How a century-old aesthetic movement continues to define the world's most iconic interiors

James Cavendish

16 Jul 2026

A Movement Born of Modernity

Art Deco emerged in the 1920s as a bold declaration of modernity, a visual language that married geometric precision with lavish ornamentation. Born from the exuberance of the post-war era and the intoxicating promise of the machine age, the movement swept through architecture, interior design, fashion, and the decorative arts with an energy that remains undiminished a century later. For the great hotels of London, Art Deco was not merely a style to be adopted; it was a philosophy that perfectly expressed their ambition to create environments of sophisticated beauty.

At Claridge's, the embrace of Art Deco during the 1920s and 1930s transformed an already distinguished Victorian establishment into something altogether more dazzling. The decision to commission Basil Ionides and later Oswald Milne to reimagine the hotel's interiors was not simply a renovation but a statement of intent: this would be a place where tradition and innovation existed in dynamic conversation.

The Geometry of Elegance

What makes Art Deco enduringly appealing is its fundamental tension between restraint and exuberance. The style is characterised by clean geometric forms β€” chevrons, sunbursts, stepped profiles, and zigzag patterns β€” rendered in materials of extraordinary richness. Marble, lacquer, chrome, exotic woods, and etched glass combine to create interiors that feel both disciplined and opulent.

In hotel design, these principles translate into spaces that function with clockwork efficiency whilst enveloping guests in visual splendour. The proportions of an Art Deco room are carefully calculated to create a sense of expansiveness without sacrificing intimacy. Ceiling heights, doorway widths, corridor lengths β€” every dimension is considered in relation to the human figure, creating environments that feel simultaneously grand and welcoming.

Materials That Tell Stories

The material palette of Art Deco is one of its most distinctive characteristics. Unlike earlier decorative movements that favoured natural, organic forms, Art Deco celebrates the processed, the refined, and the transformed. Rare marbles are cut and bookmatched to create symmetrical patterns. Metals are polished to mirror-like finishes or given patinas that suggest age and permanence. Woods are selected not merely for their structural properties but for their grain patterns, which become decorative elements in their own right.

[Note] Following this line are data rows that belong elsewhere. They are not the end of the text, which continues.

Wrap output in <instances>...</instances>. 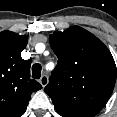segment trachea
<instances>
[{
	"mask_svg": "<svg viewBox=\"0 0 117 117\" xmlns=\"http://www.w3.org/2000/svg\"><path fill=\"white\" fill-rule=\"evenodd\" d=\"M41 65L36 63L32 66V78L39 79L41 76Z\"/></svg>",
	"mask_w": 117,
	"mask_h": 117,
	"instance_id": "1",
	"label": "trachea"
}]
</instances>
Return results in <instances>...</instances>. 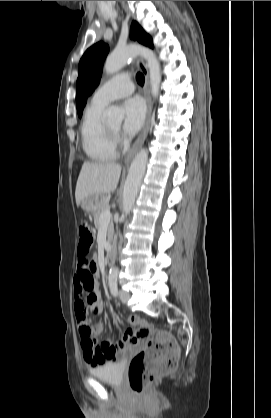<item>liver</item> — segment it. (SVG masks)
I'll return each instance as SVG.
<instances>
[{"instance_id":"6515ba94","label":"liver","mask_w":271,"mask_h":418,"mask_svg":"<svg viewBox=\"0 0 271 418\" xmlns=\"http://www.w3.org/2000/svg\"><path fill=\"white\" fill-rule=\"evenodd\" d=\"M121 165L117 163L84 162L77 180L75 199L77 206L91 195L114 192L120 178Z\"/></svg>"}]
</instances>
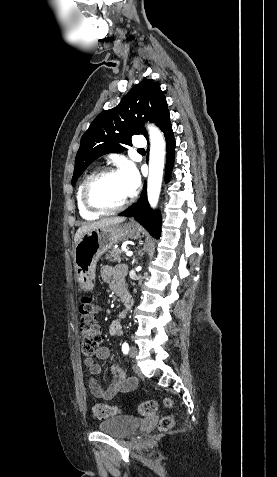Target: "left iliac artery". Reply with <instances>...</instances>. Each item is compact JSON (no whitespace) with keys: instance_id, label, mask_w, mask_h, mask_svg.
Wrapping results in <instances>:
<instances>
[{"instance_id":"left-iliac-artery-1","label":"left iliac artery","mask_w":277,"mask_h":477,"mask_svg":"<svg viewBox=\"0 0 277 477\" xmlns=\"http://www.w3.org/2000/svg\"><path fill=\"white\" fill-rule=\"evenodd\" d=\"M122 351L124 354H127L129 352V345L126 342L122 345Z\"/></svg>"}]
</instances>
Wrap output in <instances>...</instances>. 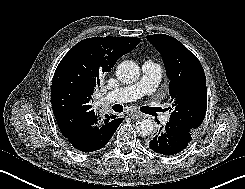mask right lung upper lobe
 Listing matches in <instances>:
<instances>
[{"mask_svg": "<svg viewBox=\"0 0 245 189\" xmlns=\"http://www.w3.org/2000/svg\"><path fill=\"white\" fill-rule=\"evenodd\" d=\"M140 42L137 37H93L77 43L56 68L52 87L53 113L63 136L86 130L93 123L92 94L100 77Z\"/></svg>", "mask_w": 245, "mask_h": 189, "instance_id": "obj_1", "label": "right lung upper lobe"}]
</instances>
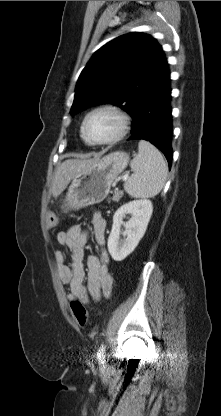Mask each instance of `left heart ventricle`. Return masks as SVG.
<instances>
[{
	"label": "left heart ventricle",
	"instance_id": "left-heart-ventricle-1",
	"mask_svg": "<svg viewBox=\"0 0 221 416\" xmlns=\"http://www.w3.org/2000/svg\"><path fill=\"white\" fill-rule=\"evenodd\" d=\"M119 121L109 112H99L90 117L86 131L89 137L95 140H105L116 134Z\"/></svg>",
	"mask_w": 221,
	"mask_h": 416
}]
</instances>
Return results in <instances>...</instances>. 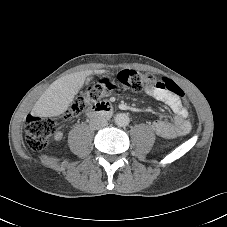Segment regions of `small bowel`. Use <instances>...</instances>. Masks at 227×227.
<instances>
[{
  "label": "small bowel",
  "instance_id": "c3829d8e",
  "mask_svg": "<svg viewBox=\"0 0 227 227\" xmlns=\"http://www.w3.org/2000/svg\"><path fill=\"white\" fill-rule=\"evenodd\" d=\"M146 93L155 100L166 104L174 113L172 121L158 119L152 123V128L158 136L173 139L189 132L191 125L187 119L188 110L177 95L166 89L165 84L156 82L155 88L146 89ZM55 138L60 140L62 133L58 132Z\"/></svg>",
  "mask_w": 227,
  "mask_h": 227
}]
</instances>
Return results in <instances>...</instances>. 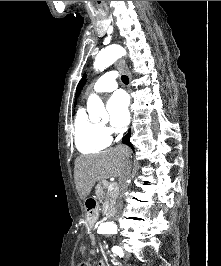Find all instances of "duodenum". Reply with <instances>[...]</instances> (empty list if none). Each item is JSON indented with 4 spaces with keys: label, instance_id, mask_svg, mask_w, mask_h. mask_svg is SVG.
Segmentation results:
<instances>
[{
    "label": "duodenum",
    "instance_id": "410a0bca",
    "mask_svg": "<svg viewBox=\"0 0 221 266\" xmlns=\"http://www.w3.org/2000/svg\"><path fill=\"white\" fill-rule=\"evenodd\" d=\"M96 203L93 198H88L86 201V209L88 212V225L91 227L95 223V214H96ZM108 216H115V212L117 211L116 207H108Z\"/></svg>",
    "mask_w": 221,
    "mask_h": 266
}]
</instances>
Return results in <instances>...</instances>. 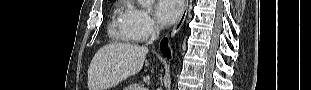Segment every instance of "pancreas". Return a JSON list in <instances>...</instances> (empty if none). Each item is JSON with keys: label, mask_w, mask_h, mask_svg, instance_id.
I'll return each mask as SVG.
<instances>
[{"label": "pancreas", "mask_w": 311, "mask_h": 90, "mask_svg": "<svg viewBox=\"0 0 311 90\" xmlns=\"http://www.w3.org/2000/svg\"><path fill=\"white\" fill-rule=\"evenodd\" d=\"M126 90H141V88H139L138 84H131L128 88H126Z\"/></svg>", "instance_id": "1"}]
</instances>
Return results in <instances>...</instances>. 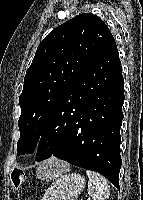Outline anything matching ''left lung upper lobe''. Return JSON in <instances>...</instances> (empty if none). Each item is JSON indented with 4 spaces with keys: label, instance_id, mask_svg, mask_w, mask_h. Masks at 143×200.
I'll return each instance as SVG.
<instances>
[{
    "label": "left lung upper lobe",
    "instance_id": "1",
    "mask_svg": "<svg viewBox=\"0 0 143 200\" xmlns=\"http://www.w3.org/2000/svg\"><path fill=\"white\" fill-rule=\"evenodd\" d=\"M113 39L107 25L85 13L52 30L39 44L19 97L17 154L31 153L52 113L61 121L60 101L87 66Z\"/></svg>",
    "mask_w": 143,
    "mask_h": 200
}]
</instances>
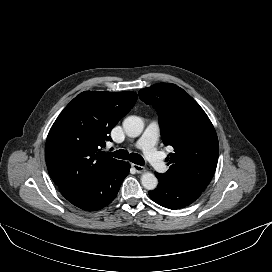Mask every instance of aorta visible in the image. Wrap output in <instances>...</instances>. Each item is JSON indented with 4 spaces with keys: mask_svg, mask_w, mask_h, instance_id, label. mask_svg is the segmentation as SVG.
Listing matches in <instances>:
<instances>
[{
    "mask_svg": "<svg viewBox=\"0 0 272 272\" xmlns=\"http://www.w3.org/2000/svg\"><path fill=\"white\" fill-rule=\"evenodd\" d=\"M144 128L143 120L138 116H129L123 121V129L127 136L137 137ZM141 183L147 190H154L158 185L156 176L151 172H145L141 176Z\"/></svg>",
    "mask_w": 272,
    "mask_h": 272,
    "instance_id": "1",
    "label": "aorta"
}]
</instances>
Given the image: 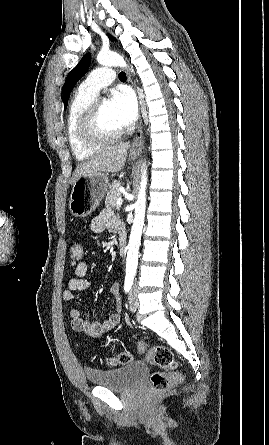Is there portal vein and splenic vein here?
<instances>
[{
	"instance_id": "1",
	"label": "portal vein and splenic vein",
	"mask_w": 269,
	"mask_h": 445,
	"mask_svg": "<svg viewBox=\"0 0 269 445\" xmlns=\"http://www.w3.org/2000/svg\"><path fill=\"white\" fill-rule=\"evenodd\" d=\"M122 202H123L122 198H118V199L116 200V205H117V206H121V205H122Z\"/></svg>"
}]
</instances>
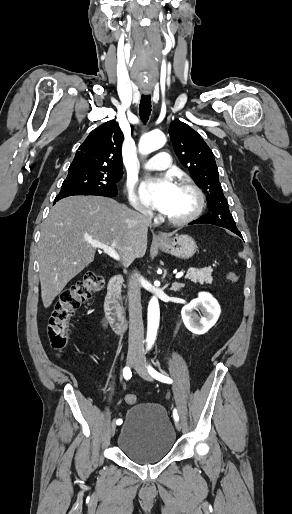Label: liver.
Returning a JSON list of instances; mask_svg holds the SVG:
<instances>
[{
	"mask_svg": "<svg viewBox=\"0 0 292 514\" xmlns=\"http://www.w3.org/2000/svg\"><path fill=\"white\" fill-rule=\"evenodd\" d=\"M147 228L141 214L111 198L70 196L57 202L41 224L38 246L44 308H49L66 284L93 262L97 250L93 244L115 248L124 268L135 258H143Z\"/></svg>",
	"mask_w": 292,
	"mask_h": 514,
	"instance_id": "obj_1",
	"label": "liver"
}]
</instances>
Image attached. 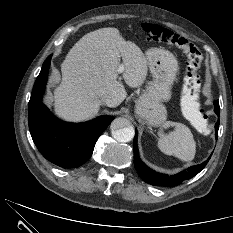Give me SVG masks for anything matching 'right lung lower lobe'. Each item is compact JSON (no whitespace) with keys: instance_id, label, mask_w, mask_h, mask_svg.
Masks as SVG:
<instances>
[{"instance_id":"obj_1","label":"right lung lower lobe","mask_w":233,"mask_h":233,"mask_svg":"<svg viewBox=\"0 0 233 233\" xmlns=\"http://www.w3.org/2000/svg\"><path fill=\"white\" fill-rule=\"evenodd\" d=\"M51 55L45 60L34 84L28 106V122L32 139L41 154L63 168H76L92 155L103 131L112 122L111 116H100L85 123H67L56 118L42 104Z\"/></svg>"}]
</instances>
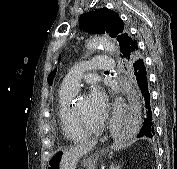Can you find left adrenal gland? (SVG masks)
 <instances>
[{
	"label": "left adrenal gland",
	"mask_w": 177,
	"mask_h": 169,
	"mask_svg": "<svg viewBox=\"0 0 177 169\" xmlns=\"http://www.w3.org/2000/svg\"><path fill=\"white\" fill-rule=\"evenodd\" d=\"M122 165H115L114 163L111 164L110 169H121Z\"/></svg>",
	"instance_id": "1"
}]
</instances>
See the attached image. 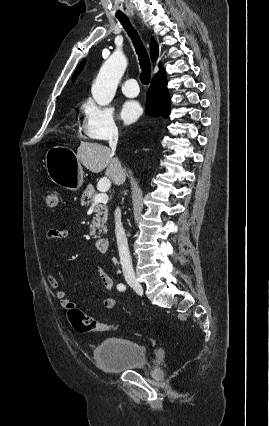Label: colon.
Returning <instances> with one entry per match:
<instances>
[{
    "instance_id": "colon-1",
    "label": "colon",
    "mask_w": 269,
    "mask_h": 426,
    "mask_svg": "<svg viewBox=\"0 0 269 426\" xmlns=\"http://www.w3.org/2000/svg\"><path fill=\"white\" fill-rule=\"evenodd\" d=\"M43 202L49 208H56L59 203L58 192L54 189L47 191L43 196ZM68 317L77 332H103L117 328L115 324L105 323L85 315L82 310L74 306L69 309Z\"/></svg>"
}]
</instances>
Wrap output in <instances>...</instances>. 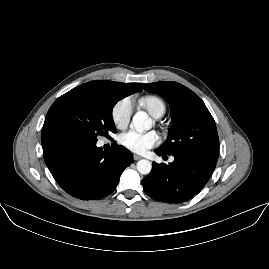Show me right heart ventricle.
Returning a JSON list of instances; mask_svg holds the SVG:
<instances>
[{
	"label": "right heart ventricle",
	"instance_id": "right-heart-ventricle-1",
	"mask_svg": "<svg viewBox=\"0 0 269 269\" xmlns=\"http://www.w3.org/2000/svg\"><path fill=\"white\" fill-rule=\"evenodd\" d=\"M143 107L153 116L165 113L164 103L157 97L148 96L141 100Z\"/></svg>",
	"mask_w": 269,
	"mask_h": 269
}]
</instances>
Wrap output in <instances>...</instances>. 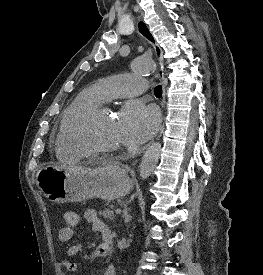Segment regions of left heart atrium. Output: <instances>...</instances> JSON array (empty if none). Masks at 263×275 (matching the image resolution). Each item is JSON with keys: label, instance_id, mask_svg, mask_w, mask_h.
<instances>
[{"label": "left heart atrium", "instance_id": "left-heart-atrium-1", "mask_svg": "<svg viewBox=\"0 0 263 275\" xmlns=\"http://www.w3.org/2000/svg\"><path fill=\"white\" fill-rule=\"evenodd\" d=\"M159 122L157 110L143 102H129L118 116V124L125 143L136 146L148 140Z\"/></svg>", "mask_w": 263, "mask_h": 275}]
</instances>
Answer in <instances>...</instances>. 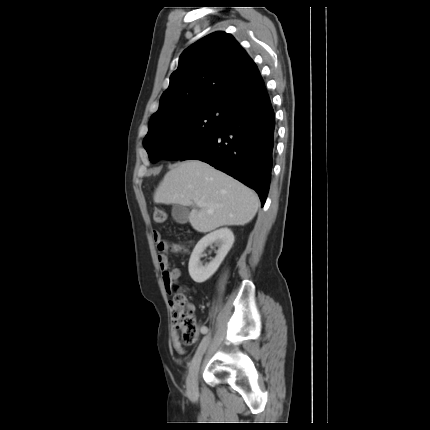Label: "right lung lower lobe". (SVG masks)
<instances>
[{
  "label": "right lung lower lobe",
  "mask_w": 430,
  "mask_h": 430,
  "mask_svg": "<svg viewBox=\"0 0 430 430\" xmlns=\"http://www.w3.org/2000/svg\"><path fill=\"white\" fill-rule=\"evenodd\" d=\"M225 106L223 127L181 160L209 163L254 189L265 203L271 180L276 121L264 82Z\"/></svg>",
  "instance_id": "right-lung-lower-lobe-1"
}]
</instances>
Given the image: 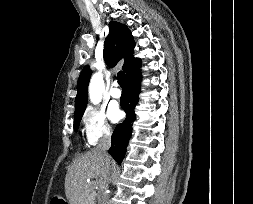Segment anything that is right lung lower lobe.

At establishments with deep Art Deco heritage, these materials have acquired additional layers of meaning through decades of use. The brass handrails worn smooth by countless hands, the marble floors whose subtle variations reveal the passage of time, the mirrored surfaces that have reflected generations of distinguished guests β€” these elements connect the present to the past in tangible, sensory ways.

Lighting as Atmosphere

No element of Art Deco design is more transformative than lighting. The movement coincided with the widespread adoption of electric light, and designers of the era exploited this new technology with extraordinary creativity. Uplighters, concealed coves, etched glass panels, and dramatic chandeliers were employed not merely to illuminate but to sculpt space, create mood, and direct the eye.

In the context of a luxury hotel, this mastery of light creates an environment that shifts seamlessly from the bright, energising atmosphere of a breakfast room to the intimate, jewel-toned ambience of an evening bar. Each space tells a different story through light, yet all belong to the same coherent aesthetic universe.

Art Deco for the Modern Era

The revival of interest in Art Deco in recent decades is not mere nostalgia. The movement's emphasis on quality materials, geometric clarity, and the integration of art and function speaks directly to contemporary values. In an age of disposable design and planned obsolescence, Art Deco's commitment to permanence and craftsmanship offers a compelling alternative. Hotels that have maintained and restored their Art Deco heritage are not preserving museum pieces but providing living demonstrations that beauty and functionality need not be separated. The most successful contemporary interpretations of Art Deco understand that the movement was never about slavish adherence to a set of visual rules. It was about an attitude β€” a belief that the spaces we inhabit should elevate our experience of daily life.